Is a direct numerical simulation (DNS) of Navier-Stokes equations with small enough grid spacing and time-step definitely reliable/correct?

Traditionally, results given by the direct numerical simulation (DNS) of Navier-Stokes equations are widely regarded as reliable benchmark solutions of turbulence, as long as grid spacing is fine enough (i.e. less than the minimum Kolmogorov scale) and time-step is small enough, say, satisfying the Courant-Friedrichs-Lewy condition. Is this really true? In this paper a two-dimensional sustained turbulent Kolmogorov flow is investigated numerically by the two numerical methods with detailed comparisons: one is the traditional `direct numerical simulation' (DNS), the other is the `clean numerical simulation' (CNS).
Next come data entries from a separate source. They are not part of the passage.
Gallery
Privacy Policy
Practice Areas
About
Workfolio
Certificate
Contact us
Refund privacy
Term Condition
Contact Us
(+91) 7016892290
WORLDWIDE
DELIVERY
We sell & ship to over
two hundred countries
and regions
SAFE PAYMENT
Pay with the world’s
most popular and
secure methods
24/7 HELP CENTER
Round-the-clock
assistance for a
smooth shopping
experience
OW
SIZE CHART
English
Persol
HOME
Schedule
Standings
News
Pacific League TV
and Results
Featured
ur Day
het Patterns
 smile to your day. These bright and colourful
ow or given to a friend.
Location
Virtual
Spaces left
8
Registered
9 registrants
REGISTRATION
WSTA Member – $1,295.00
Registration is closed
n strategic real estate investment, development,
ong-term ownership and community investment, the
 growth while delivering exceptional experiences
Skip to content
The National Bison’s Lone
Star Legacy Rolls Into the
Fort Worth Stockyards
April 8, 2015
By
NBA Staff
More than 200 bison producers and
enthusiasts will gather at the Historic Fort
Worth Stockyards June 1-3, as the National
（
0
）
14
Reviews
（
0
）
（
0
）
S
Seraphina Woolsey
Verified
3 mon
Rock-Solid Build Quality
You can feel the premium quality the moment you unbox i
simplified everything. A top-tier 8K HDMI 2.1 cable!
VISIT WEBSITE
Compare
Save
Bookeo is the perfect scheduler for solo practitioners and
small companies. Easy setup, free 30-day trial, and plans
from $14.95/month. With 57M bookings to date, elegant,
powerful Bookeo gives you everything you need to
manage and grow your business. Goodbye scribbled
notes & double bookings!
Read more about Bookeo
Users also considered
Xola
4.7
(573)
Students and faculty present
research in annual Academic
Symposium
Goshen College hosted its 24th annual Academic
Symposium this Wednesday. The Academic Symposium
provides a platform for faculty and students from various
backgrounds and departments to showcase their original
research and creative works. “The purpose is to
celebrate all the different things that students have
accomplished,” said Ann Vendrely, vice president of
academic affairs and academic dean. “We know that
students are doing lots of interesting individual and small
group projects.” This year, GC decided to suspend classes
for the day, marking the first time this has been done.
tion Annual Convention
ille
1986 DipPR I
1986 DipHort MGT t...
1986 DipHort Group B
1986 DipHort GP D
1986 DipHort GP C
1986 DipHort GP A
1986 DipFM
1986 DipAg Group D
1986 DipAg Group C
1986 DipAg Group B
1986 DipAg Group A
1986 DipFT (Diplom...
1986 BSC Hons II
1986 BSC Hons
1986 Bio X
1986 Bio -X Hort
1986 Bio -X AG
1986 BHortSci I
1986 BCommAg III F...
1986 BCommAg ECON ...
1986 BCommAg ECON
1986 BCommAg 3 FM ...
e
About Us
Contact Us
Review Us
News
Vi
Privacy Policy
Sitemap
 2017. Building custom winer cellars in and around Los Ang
The results given by DNS are a kind of mixture of the false numerical noise and the true physical solution, which however are mostly at the same order of magnitude due to the butterfly-effect of chaos. On the contrary, the false numerical noise of the results given by CNS is much smaller than the true physical solution of turbulence in a long enough interval of time so that a CNS result is very close to the true physical solution and thus can be used as a benchmark solution. It is found that numerical noise as a kind of artificial tiny disturbances can lead to huge deviations at large scale on the two-dimensional Kolmogorov turbulence, not only quantitatively (even in statistics) but also qualitatively (such as symmetry of flow). Thus, fine enough spatial grid spacing with small enough time-step alone cannot guarantee the validity of the DNS: it is only a necessary condition but not sufficient. This finding might challenge some assumptions in investigation of turbulence. So, DNS results of a few sustained turbulent flows might have huge deviations on both of small and large scales from the true solution of Navier-Stokes equations even in statistics. Hopefully, CNS as a new tool to investigate turbulent flows more accurately than DNS could bring us some new discoveries.